··· EXERCISE TEXT ···

IceCube Research Project
1/25/2018
Today, I confirmed that I am assigned to the IceCube Neutrino Telescope for research this upcoming year.
Related Links:
https://en.wikipedia.org/wiki/Neutrino_detector
http://icecube.umd.edu/Home.html
https://sites.google.com/a/physics.umd.edu/honrxxx/logbook/268n-2016/juan-dupuy
https://sites.google.com/a/physics.umd.edu/honrxxx/logbook/268n-2016/matthew-kirby
https://sites.google.com/a/physics.umd.edu/honrxxx/logbook/268n-2015/anat-berday-sacks
1/29/2018
Today was our first meeting with Dr. Blaufuss. Our main topic of discussion was what previous groups have done as well as possible topics for our project.
The 2015 group created an all-sky search program designed to be able to do the basic analysis of IceCube data. Essentially, what it did was pick an area
of sky and compare it to the rest of the sky to see if it is statistically significant. The 2016 groups expanded their work. Dr. Blaufuss did note that while the
previous group did work on the 2015 group's project further, there is no pressure for us to do so. He gave us brief summaries of possible paths that we
could do, such as working on a program to track particles through the detector and on how to reduce noise in the detector. He then sent us the 2012 data
as well as links to publications that he thought would be helpful to deciding a topic.
2/5/2018
We did not meet this week because Dr. Blaufuss had jury duty. We continued to read the literature Dr. Blaufuss gave us as well as Paul Neves, a previous
student's, webpage.
2/12/2018
We met today to mainly ask any questions we had regarding the papers. Our main topic of discussion was stacking and how it is used within the
collaboration. What it is, essentially, is you pick a catalog of objects and stack all the data coming from their locations into one bin and test for significance
compared to other random bins. There is more to it, of course, such as weighting the objects based on qualities that would affect their theorized neutrino
flux, but for now, we will wait until we better understand the mechanics to explain it further. Currently, our main objective is to become more familiar with
analyzing data with Python and to determine a catalog of objects that are potential neutrino sources.

···

PROMPT 1:
Duplicate the stretch of the logbook from "The 2015 group created" through "deciding a topic.".
PROMPT 2:
According to the logbook, why did the group skip its meeting in the week of 2/5/2018, and what did it work on instead?
Rely only on the logbook for what comes next.

··· DATA EXTRACTS ···

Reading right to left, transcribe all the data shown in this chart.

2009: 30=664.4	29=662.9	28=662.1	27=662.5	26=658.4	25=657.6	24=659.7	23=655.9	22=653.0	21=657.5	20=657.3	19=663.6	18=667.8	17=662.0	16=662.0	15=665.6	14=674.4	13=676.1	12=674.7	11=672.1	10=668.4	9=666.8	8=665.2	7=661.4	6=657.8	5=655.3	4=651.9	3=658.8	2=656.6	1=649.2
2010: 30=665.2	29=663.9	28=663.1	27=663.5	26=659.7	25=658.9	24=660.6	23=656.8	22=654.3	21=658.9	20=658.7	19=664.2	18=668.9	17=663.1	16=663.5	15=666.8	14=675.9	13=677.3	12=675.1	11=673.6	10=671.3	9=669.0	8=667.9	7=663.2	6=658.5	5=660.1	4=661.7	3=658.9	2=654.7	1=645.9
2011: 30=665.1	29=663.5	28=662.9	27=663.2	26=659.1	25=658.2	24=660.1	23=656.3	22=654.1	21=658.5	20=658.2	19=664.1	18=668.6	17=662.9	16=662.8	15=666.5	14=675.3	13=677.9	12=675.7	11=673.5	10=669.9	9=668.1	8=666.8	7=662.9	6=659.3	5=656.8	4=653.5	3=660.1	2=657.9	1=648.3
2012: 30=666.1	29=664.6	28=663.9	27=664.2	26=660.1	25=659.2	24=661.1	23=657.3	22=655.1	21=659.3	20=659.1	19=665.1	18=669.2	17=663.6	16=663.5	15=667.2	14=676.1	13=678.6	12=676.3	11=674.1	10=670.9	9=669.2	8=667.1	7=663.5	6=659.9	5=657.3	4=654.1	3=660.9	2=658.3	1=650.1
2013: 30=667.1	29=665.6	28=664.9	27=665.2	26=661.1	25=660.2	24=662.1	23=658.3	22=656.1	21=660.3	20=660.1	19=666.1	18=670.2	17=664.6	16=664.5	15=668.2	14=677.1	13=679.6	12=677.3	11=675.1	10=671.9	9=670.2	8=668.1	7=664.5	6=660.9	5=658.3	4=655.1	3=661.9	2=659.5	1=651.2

···
··· DATA EXTRACTS ···

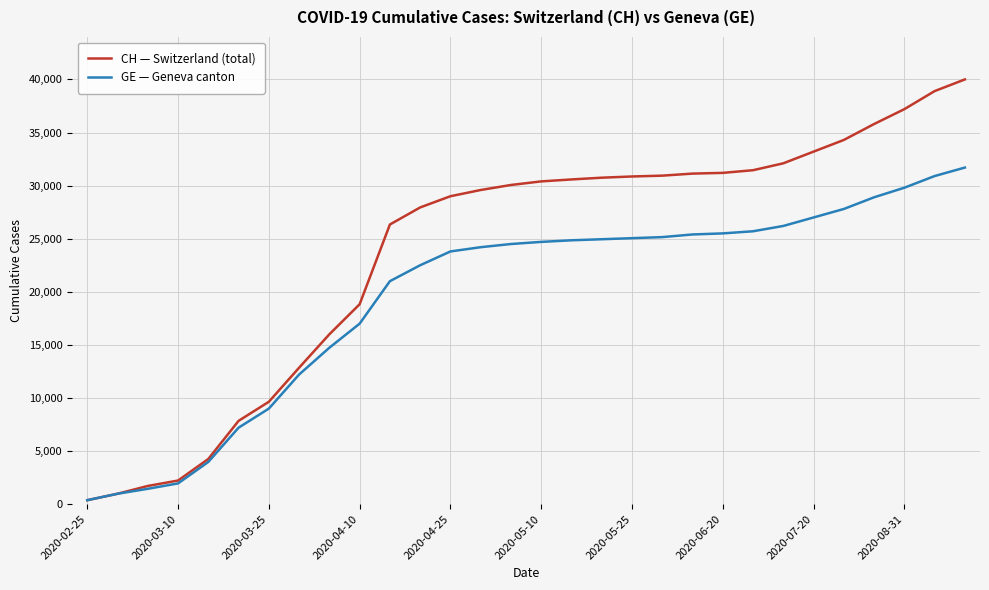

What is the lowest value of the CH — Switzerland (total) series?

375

···

TASK RESPONSE 1:
The 2015 group created an all-sky search program designed to be able to do the basic analysis of IceCube data. Essentially, what it did was pick an area
of sky and compare it to the rest of the sky to see if it is statistically significant. The 2016 groups expanded their work. Dr. Blaufuss did note that while the
previous group did work on the 2015 group's project further, there is no pressure for us to do so. He gave us brief summaries of possible paths that we
could do, such as working on a program to track particles through the detector and on how to reduce noise in the detector. He then sent us the 2012 data
as well as links to publications that he thought would be helpful to deciding a topic.

TASK RESPONSE 2:
The group didn't meet because Dr. Blaufuss had jury duty. Instead, they kept reading the literature he had given them and the webpage of Paul Neves, a previous student.